> **What you are asked to do**
Reproduce each line of the data below character for character, and omit the pictures.

***

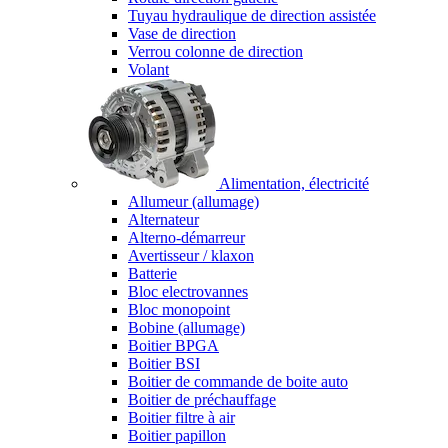
Tuyau hydraulique de direction assistée
Vase de direction
Verrou colonne de direction
Volant
Alimentation, électricité
Allumeur (allumage)
Alternateur
Alterno-démarreur
Avertisseur / klaxon
Batterie
Bloc electrovannes
Bloc monopoint
Bobine (allumage)
Boitier BPGA
Boitier BSI
Boitier de commande de boite auto
Boitier de préchauffage
Boitier filtre à air
Boitier papillon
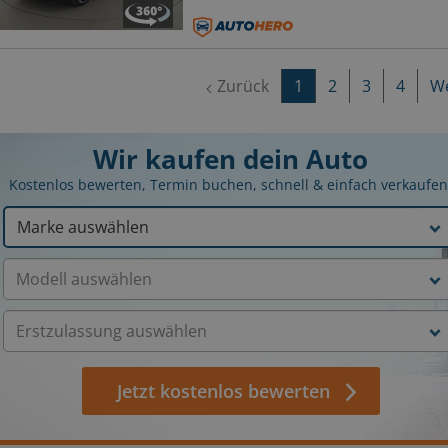
Zurück
1
2
3
4
We
Wir kaufen dein Auto
Kostenlos bewerten, Termin buchen, schnell & einfach verkaufen
Jetzt kostenlos bewerten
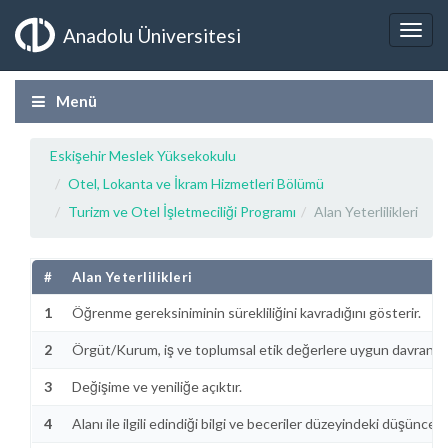
Anadolu Üniversitesi
Menü
Eskişehir Meslek Yüksekokulu
Otel, Lokanta ve İkram Hizmetleri Bölümü
Turizm ve Otel İşletmeciliği Programı
Alan Yeterlilikleri
#
Alan Yeterlilikleri
1
Öğrenme gereksiniminin sürekliliğini kavradığını gösterir.
2
Örgüt/Kurum, iş ve toplumsal etik değerlere uygun davranır.
3
Değişime ve yeniliğe açıktır.
4
Alanı ile ilgili edindiği bilgi ve beceriler düzeyindeki düşüncelerin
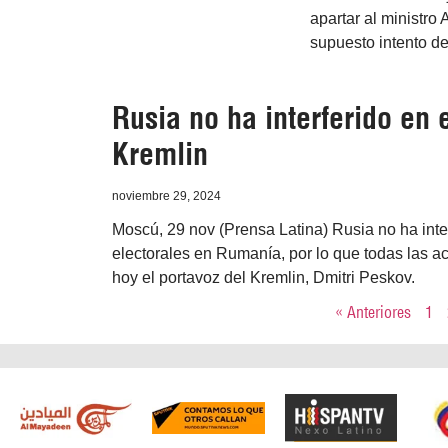
apartar al ministro
supuesto intento d
Rusia no ha interferido en
Kremlin
noviembre 29, 2024
Moscú, 29 nov (Prensa Latina) Rusia no ha inter
electorales en Rumanía, por lo que todas las a
hoy el portavoz del Kremlin, Dmitri Peskov.
« Anteriores
1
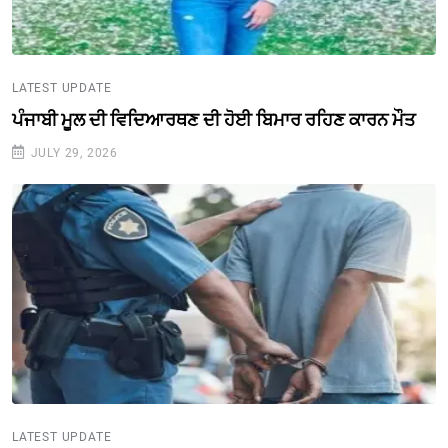
LATEST UPDATE
ਪੰਜਾਬੀ ਮੂਲ ਦੀ ਵਿਦਿਆਰਥਣ ਦੀ ਹੋਈ ਬਿਮਾਰ ਰਹਿਣ ਕਾਰਨ ਮੌਤ
JULY 29, 2026
LATEST UPDATE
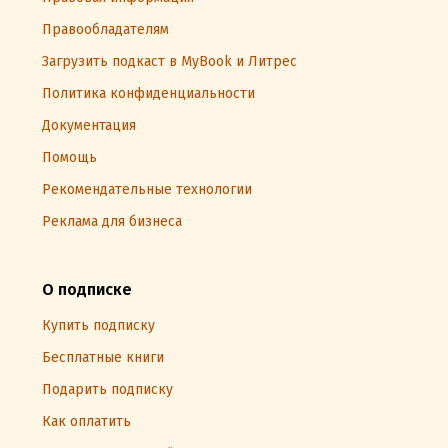
Правообладателям
Загрузить подкаст в MyBook и Литрес
Политика конфиденциальности
Документация
Помощь
Рекомендательные технологии
Реклама для бизнеса
О подписке
Купить подписку
Бесплатные книги
Подарить подписку
Как оплатить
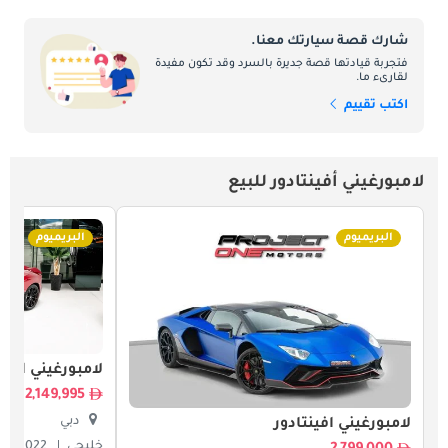
شارك قصة سيارتك معنا.
فتجربة قيادتها قصة جديرة بالسرد وقد تكون مفيدة
لقارىء ما.
اكتب تقييم
لامبورغيني أفينتادور للبيع
البريميوم
البريميوم
لامبورغيني أفينت
2,149,995
دبي
لامبورغيني أفينتادور
خليجي
2022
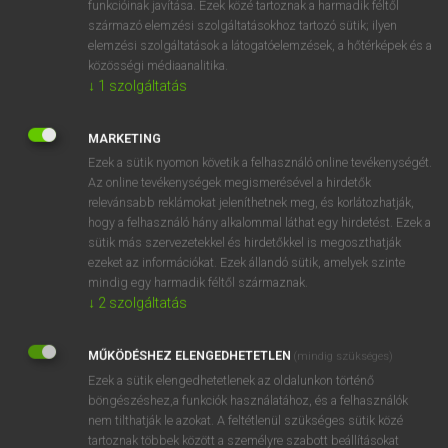
funkcióinak javítása. Ezek közé tartoznak a harmadik féltől
származó elemzési szolgáltatásokhoz tartozó sütik; ilyen
elemzési szolgáltatások a látogatóelemzések, a hőtérképek és a
OOOOPS!
közösségi médiaanalitika.
↓
1
szolgáltatás
Úgy látszik, a keresett oldal nem található!
MARKETING
Ezek a sütik nyomon követik a felhasználó online tevékenységét.
Az online tevékenységek megismerésével a hirdetők
relevánsabb reklámokat jeleníthetnek meg, és korlátozhatják,
hogy a felhasználó hány alkalommal láthat egy hirdetést. Ezek a
SZOTAR.NET APPLIKÁCIÓ
sütik más szervezetekkel és hirdetőkkel is megoszthatják
MICROSOFT OFFICE BŐVÍTMÉNY
ezeket az információkat. Ezek állandó sütik, amelyek szinte
BEÉPÜLŐ SZÓTÁRMODUL
mindig egy harmadik féltől származnak.
ONLINE NYELVVIZSGA
↓
2
szolgáltatás
MŰKÖDÉSHEZ ELENGEDHETETLEN
(mindig szükséges)
EGYÉNI FELHASZNÁLÓKNAK
Ezek a sütik elengedhetetlenek az oldalunkon történő
TANULÓKNAK
böngészéshez,a funkciók használatához, és a felhasználók
OKTATÁSI INTÉZMÉNYEKNEK
nem tilthatják le azokat. A feltétlenül szükséges sütik közé
VÁLLALATI MEGOLDÁSOK
tartoznak többek között a személyre szabott beállításokat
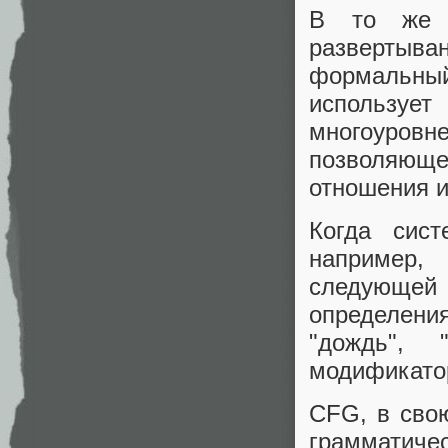
В то же 
развертыва
формальный
использу
многоуровне
позволяющ
отношения и
Когда сист
например,
следующей 
определения
"дождь",
модификато
CFG, в свою
граммати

***

> **Task result**
Tuyau hydraulique de direction assistée
Vase de direction
Verrou colonne de direction
Volant
Alimentation, électricité
Allumeur (allumage)
Alternateur
Alterno-démarreur
Avertisseur / klaxon
Batterie
Bloc electrovannes
Bloc monopoint
Bobine (allumage)
Boitier BPGA
Boitier BSI
Boitier de commande de boite auto
Boitier de préchauffage
Boitier filtre à air
Boitier papillon
Zurück
1
2
3
4
We
Wir kaufen dein Auto
Kostenlos bewerten, Termin buchen, schnell & einfach verkaufen
Jetzt kostenlos bewerten
Anadolu Üniversitesi
Menü
Eskişehir Meslek Yüksekokulu
Otel, Lokanta ve İkram Hizmetleri Bölümü
Turizm ve Otel İşletmeciliği Programı
Alan Yeterlilikleri
#
Alan Yeterlilikleri
1
Öğrenme gereksiniminin sürekliliğini kavradığını gösterir.
2
Örgüt/Kurum, iş ve toplumsal etik değerlere uygun davranır.
3
Değişime ve yeniliğe açıktır.
4
Alanı ile ilgili edindiği bilgi ve beceriler düzeyindeki düşüncelerin
apartar al ministro
supuesto intento d
Rusia no ha interferido en
Kremlin
noviembre 29, 2024
Moscú, 29 nov (Prensa Latina) Rusia no ha inter
electorales en Rumanía, por lo que todas las a
hoy el portavoz del Kremlin, Dmitri Peskov.
« Anteriores
1
LATEST UPDATE
ਪੰਜਾਬੀ ਮੂਲ ਦੀ ਵਿਦਿਆਰਥਣ ਦੀ ਹੋਈ ਬਿਮਾਰ ਰਹਿਣ ਕਾਰਨ ਮੌਤ
JULY 29, 2026
LATEST UPDATE
Правообладателям
Загрузить подкаст в MyBook и Литрес
Политика конфиденциальности
Документация
Помощь
Рекомендательные технологии
Реклама для бизнеса
О подписке
Купить подписку
Бесплатные книги
Подарить подписку
Как оплатить
شارك قصة سيارتك معنا.
فتجربة قيادتها قصة جديرة بالسرد وقد تكون مفيدة
لقارىء ما.
اكتب تقييم
لامبورغيني أفينتادور للبيع
البريميوم
البريميوم
لامبورغيني أفينت
2,149,995
دبي
لامبورغيني أفينتادور
خليجي
2022
funkcióinak javítása. Ezek közé tartoznak a harmadik féltől
származó elemzési szolgáltatásokhoz tartozó sütik; ilyen
elemzési szolgáltatások a látogatóelemzések, a hőtérképek és a
OOOOPS!
közösségi médiaanalitika.
↓
1
szolgáltatás
Úgy látszik, a keresett oldal nem található!
MARKETING
Ezek a sütik nyomon követik a felhasználó online tevékenységét.
Az online tevékenységek megismerésével a hirdetők
relevánsabb reklámokat jeleníthetnek meg, és korlátozhatják,
hogy a felhasználó hány alkalommal láthat egy hirdetést. Ezek a
SZOTAR.NET APPLIKÁCIÓ
sütik más szervezetekkel és hirdetőkkel is megoszthatják
MICROSOFT OFFICE BŐVÍTMÉNY
ezeket az információkat. Ezek állandó sütik, amelyek szinte
BEÉPÜLŐ SZÓTÁRMODUL
mindig egy harmadik féltől származnak.
ONLINE NYELVVIZSGA
↓
2
szolgáltatás
MŰKÖDÉSHEZ ELENGEDHETETLEN
(mindig szükséges)
EGYÉNI FELHASZNÁLÓKNAK
Ezek a sütik elengedhetetlenek az oldalunkon történő
TANULÓKNAK
böngészéshez,a funkciók használatához, és a felhasználók
OKTATÁSI INTÉZMÉNYEKNEK
nem tilthatják le azokat. A feltétlenül szükséges sütik közé
VÁLLALATI MEGOLDÁSOK
tartoznak többek között a személyre szabott beállításokat
В то же 
развертыва
формальный
использу
многоуровне
позволяющ
отношения и
Когда сист
например,
следующей 
определения
"дождь",
модификато
CFG, в свою
граммати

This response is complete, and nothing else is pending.